O MAHR exemplifica a efemeridade que atravessa muito da história queer. Os registos contradizem-se nos detalhes: a veracidade do cartaz no 1.º de Maio no Porto cujas referências citam o próprio manifesto; a indicação de manifestações em paralelo à publicação do manifesto junto aos Clérigos (Almeida, 2010, p. 223), no Jardim da Cordoaria (Freire, 2016, p. 95), ou no Jardim da Alfândega (Gonçalves, 2015, p. 45), citando a mesma fonte, o último membro do movimento em vida, António Serzedelo - que mais tarde fundaria a associação Opus Gay, hoje Opus Diversidades. Mas como é próprio da ephemera, ela propaga-se, ainda que através de ecos inesperados. A menos efémera mas mais nebulosa organização de Braga, a Gay International Rights, que terá surgido em agosto de 1974 (Gomes, s.d., p. 211; Moita, 2001, p. 139) e se terá mantido ativa até meados da década de 1990, escreveu nas páginas do primeiro número do seu jornal The Gay ter conhecimento dos “homossexuais revolucionários” de Lisboa, mas não ter forma de os contactar.
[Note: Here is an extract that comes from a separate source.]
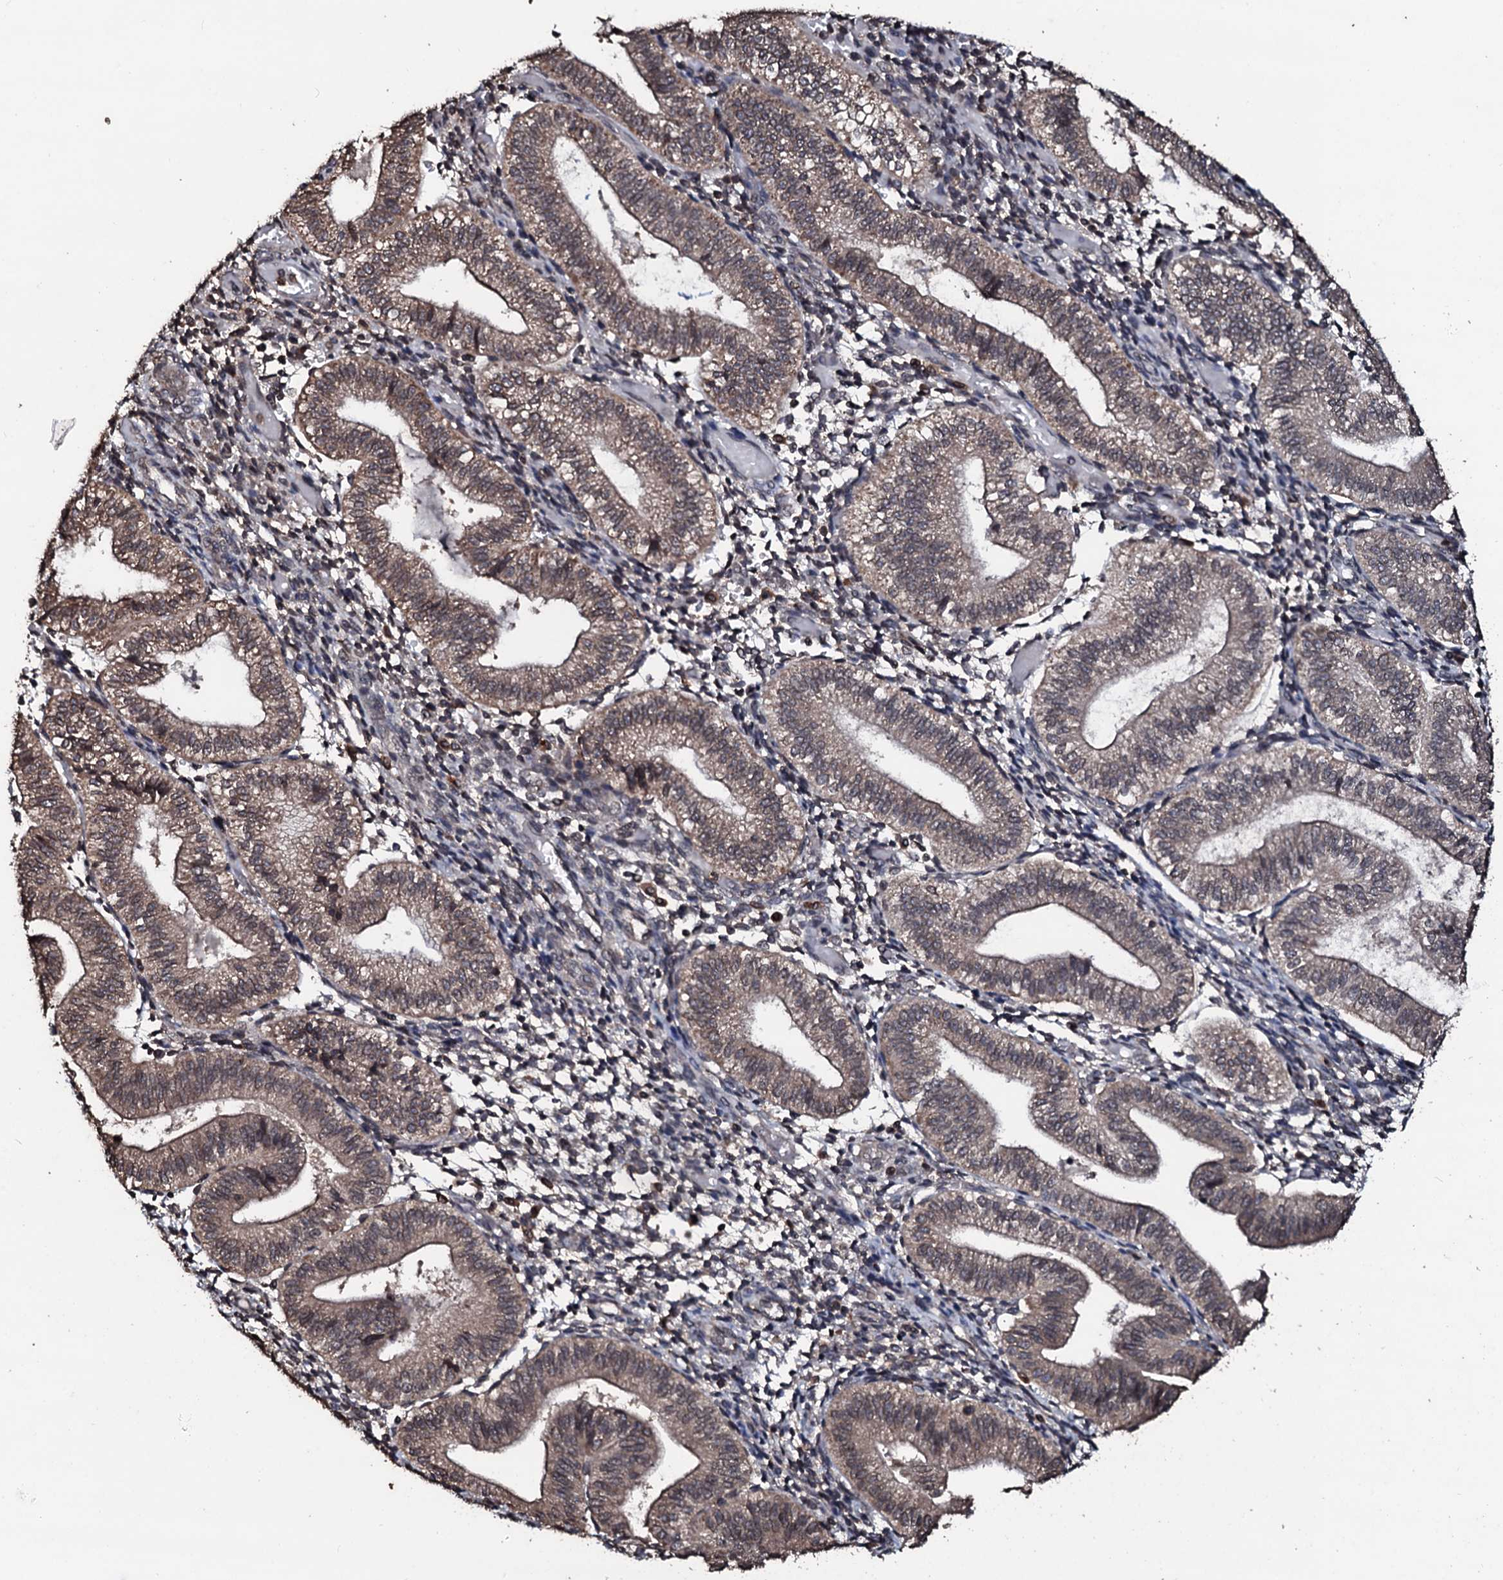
{"staining": {"intensity": "moderate", "quantity": "<25%", "location": "cytoplasmic/membranous"}, "tissue": "endometrium", "cell_type": "Cells in endometrial stroma", "image_type": "normal", "snomed": [{"axis": "morphology", "description": "Normal tissue, NOS"}, {"axis": "topography", "description": "Endometrium"}], "caption": "IHC (DAB) staining of unremarkable endometrium displays moderate cytoplasmic/membranous protein staining in approximately <25% of cells in endometrial stroma. Using DAB (brown) and hematoxylin (blue) stains, captured at high magnification using brightfield microscopy.", "gene": "SDHAF2", "patient": {"sex": "female", "age": 34}}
A mesma vontade expressa-se na carta de um leitor da revista gay canadiana Body Politic no número 20, de 1975, que lamenta a rapidez com que notícias na imprensa internacional sobre os “irmãos socialistas” de Portugal desapareceram, e que estando os membros certamente ainda vivos, urgia contactá-los. Através desta publicação, que reproduziu o manifesto no número 14 de 1974, consta que a existência dos “irmãos” fora igualmente noticiada nas publicações Gay News da Alemanha e Revolt da Suécia.5

Esta incipiente imprensa queer deu conta, igualmente, do reverso deste episódio: a intervenção televisiva do general Carlos Galvão de Melo a 27 de maio, tida como o momento concreto de rejeição da legitimidade do MAHR. Aliás, este momento parece ocupar um maior lugar na memória coletiva do que o manifesto em si, cuja publicação terá passado relativamente despercebida de acordo com testemunhos orais (Afonso, 2019, p. 208). Mais do que o maior alcance da televisão, é clara uma dimensão profundamente afetiva na lembrança desta intervenção como ditando que a Revolução “não se fizera para os homossexuais e prostitutas reivindicarem fosse que fosse!” (Serzedelo, 2019). É importante sublinhar que embora não tenham sido essas as palavras exatas empregues pelo general, foi assim que a posteridade as registou. Olhemos, contudo, para o discurso em si.6 Nele, o general afirma ter recebido uma carta de “um só português, [que] poderia ter sido escrita por todos os portugueses autênticos”. Posicionando-se como simples porta-voz, critica as ocupações e a saturação política dos meios de comunicação com o mesmo peso que a “ignóbil transcrição, em jornais que estão ao alcance de qualquer criança, do comunicado das prostitutas e dos homossexuais, numa demonstração de amoralidade sem precedentes em qualquer país em que a Família e a Moral existem ainda como valores!”. Não há nesta intervenção nenhuma outra referência ao manifesto, nem houve outra reação por parte do aparelho de Estado que conheçamos. No jornal Expresso, em junho, sob o título “Galvão de Melo na RTP provoca reações”, publicam-se duas opiniões refletindo a ambivalência pública face ao comunicado; numa delas, a jornalista Helena Vaz da Silva, que mais tarde integraria a organização dos Encontros do CNC em 1982, questiona: “Os comunicados das prostitutas e dos homossexuais seriam motivo de indignação. Porquê?”.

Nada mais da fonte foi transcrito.